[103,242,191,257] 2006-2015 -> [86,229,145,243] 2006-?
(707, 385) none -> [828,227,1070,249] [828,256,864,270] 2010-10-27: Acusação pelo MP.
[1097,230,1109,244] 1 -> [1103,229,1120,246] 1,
========
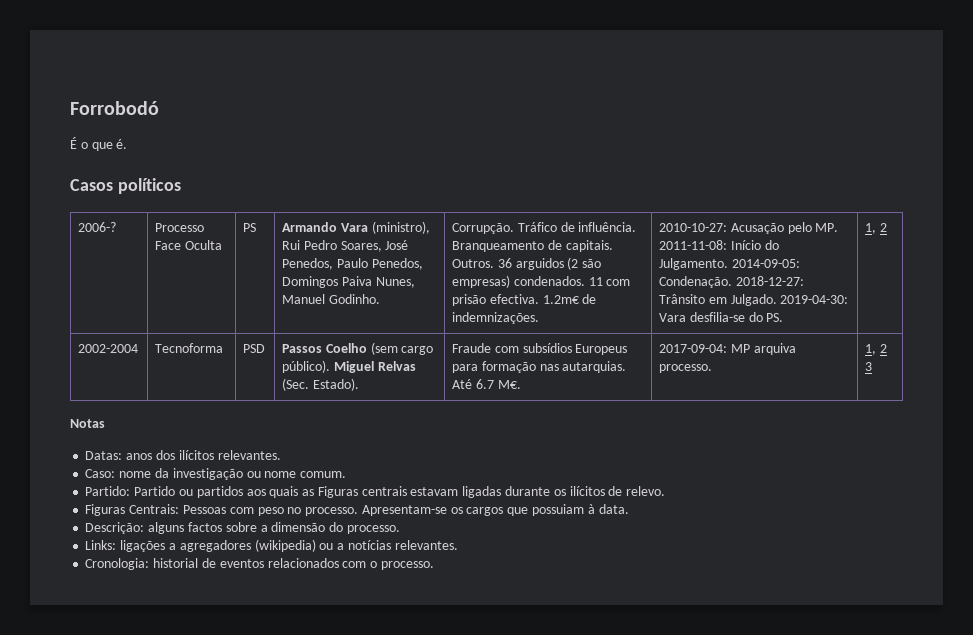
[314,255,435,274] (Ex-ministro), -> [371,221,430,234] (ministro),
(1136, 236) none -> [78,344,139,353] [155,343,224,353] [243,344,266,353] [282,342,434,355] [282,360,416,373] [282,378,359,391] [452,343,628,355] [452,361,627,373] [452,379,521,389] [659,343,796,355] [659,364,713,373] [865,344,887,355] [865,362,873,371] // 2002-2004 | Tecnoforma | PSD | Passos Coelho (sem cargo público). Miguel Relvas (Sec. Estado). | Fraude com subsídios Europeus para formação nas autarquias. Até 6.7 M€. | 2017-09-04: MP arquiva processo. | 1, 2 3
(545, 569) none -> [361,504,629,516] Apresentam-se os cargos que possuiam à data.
========
Exercise requirements:
Which lines above run from the one containing "(1136, 236) none" to the one containing "(545, 569) none"? Give them again exactly, both ends included.

Answer to the problem:
(1136, 236) none -> [78,344,139,353] [155,343,224,353] [243,344,266,353] [282,342,434,355] [282,360,416,373] [282,378,359,391] [452,343,628,355] [452,361,627,373] [452,379,521,389] [659,343,796,355] [659,364,713,373] [865,344,887,355] [865,362,873,371] // 2002-2004 | Tecnoforma | PSD | Passos Coelho (sem cargo público). Miguel Relvas (Sec. Estado). | Fraude com subsídios Europeus para formação nas autarquias. Até 6.7 M€. | 2017-09-04: MP arquiva processo. | 1, 2 3
(545, 569) none -> [361,504,629,516] Apresentam-se os cargos que possuiam à data.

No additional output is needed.